Sri Lankan legal framework

Thesavalamai is the traditional law of the Sri Lankan Tamil inhabitants of the Jaffna peninsula, codified by the Dutch during their colonial rule in 1707. The Thesawalamai is a collection of the Customs of the Malabar Inhabitants of the Province of Jaffna (collected by Dissawe Isaak) and given full force by the Regulation of 1806. For Thesawalamai to apply to a person it must be established that he is a Tamil inhabitant of the Northern Province. The Law in its present form applies to most Tamils in northern Sri Lanka. The law is personal in nature, and it is applicable mostly for property, inheritance, and marriage.

Under this law, not all property could be given away. A person could give away only the tediatettam; i.e., joint property or property acquired by either spouse during the period after married life and or the priests acquiring from such properties. Even of the tediatettam property, the husband cannot alienate the whole property; the wife is entitled to half of it. Those properties inherited from the parents cannot be given away according to one's own wish. There are also cases of old ladies who do not have any children giving their properties to the temple.

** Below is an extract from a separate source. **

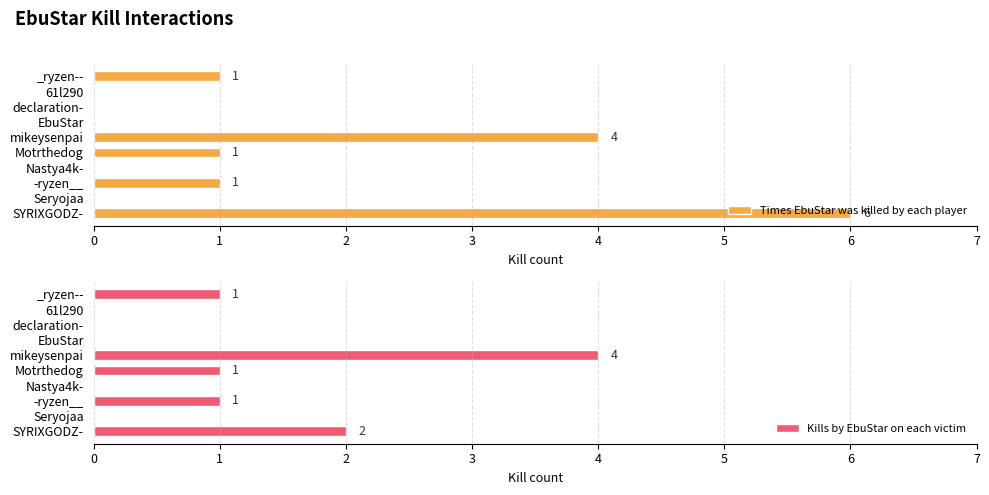

The value of Times EbuStar was killed by each player at -ryzen__ is 1. True or false?

True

The landmark case Sivagnanalingam v Suntheralingam has given a new dimension to the tesawalamai law as it redefined its applicability.
The judgement expanded the applicability of thesawalamai by settling the following points.
The meaning of ordinary words is question of fact but the meaning to be attributed to enacted words is a question of law: The meaning of the expression "inhabitant of the Province of Jaffna" is a question of law.
Inhabitant means permanent inhabitant — one who has his permanent home in Jaffna in the nature of a domicile in the Northern Province. There can only be a Sri Lankan domicile and to that extent the term differs from the expression inhabitancy. Yet the idea of permanent home underlies both concepts, and rules for identifying a person's domicile can be applied to discover whether a family has a permanent home in the Northern Province and hence its members are inhabitants in that Province.
There is a strong presumption in favour of the continuance of a domicile of origin.

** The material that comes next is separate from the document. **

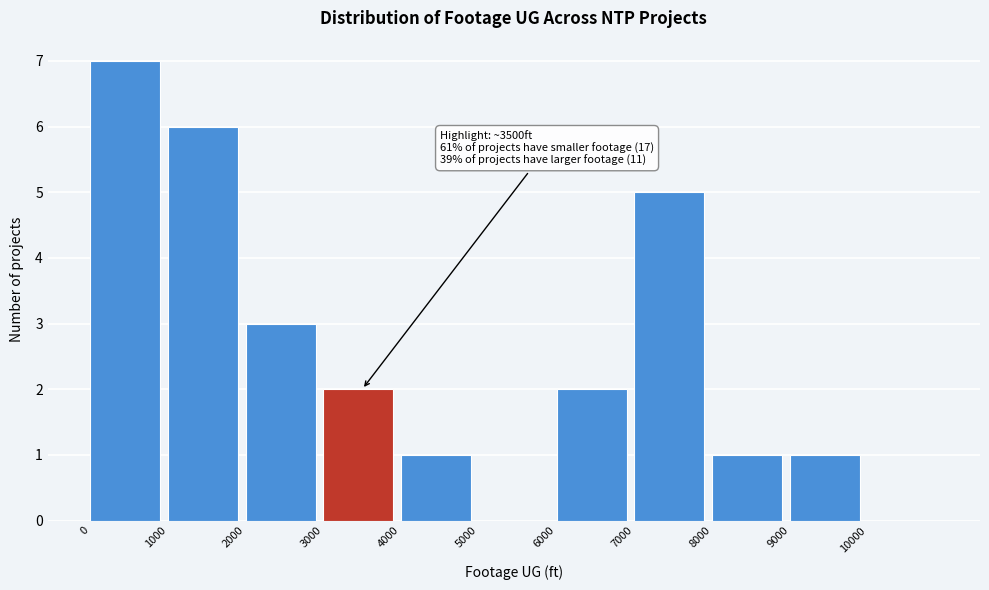

Over which range of the x-axis is the bar tallest?

0 to 1000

The Thesawalamai is the personal law of the Tamil inhabitants of the Northern Province. It applies to them wherever they are and to their movable and immovable property wherever situated in Sri Lanka.
For the purpose of deciding on the rights of inheritance to the estate of a deceased husband, the time of his death is the relevant time and not the time of marriage.

Certain principles of Thesawalamai law are in conflict with international standards relating to equality, such as CEDAW.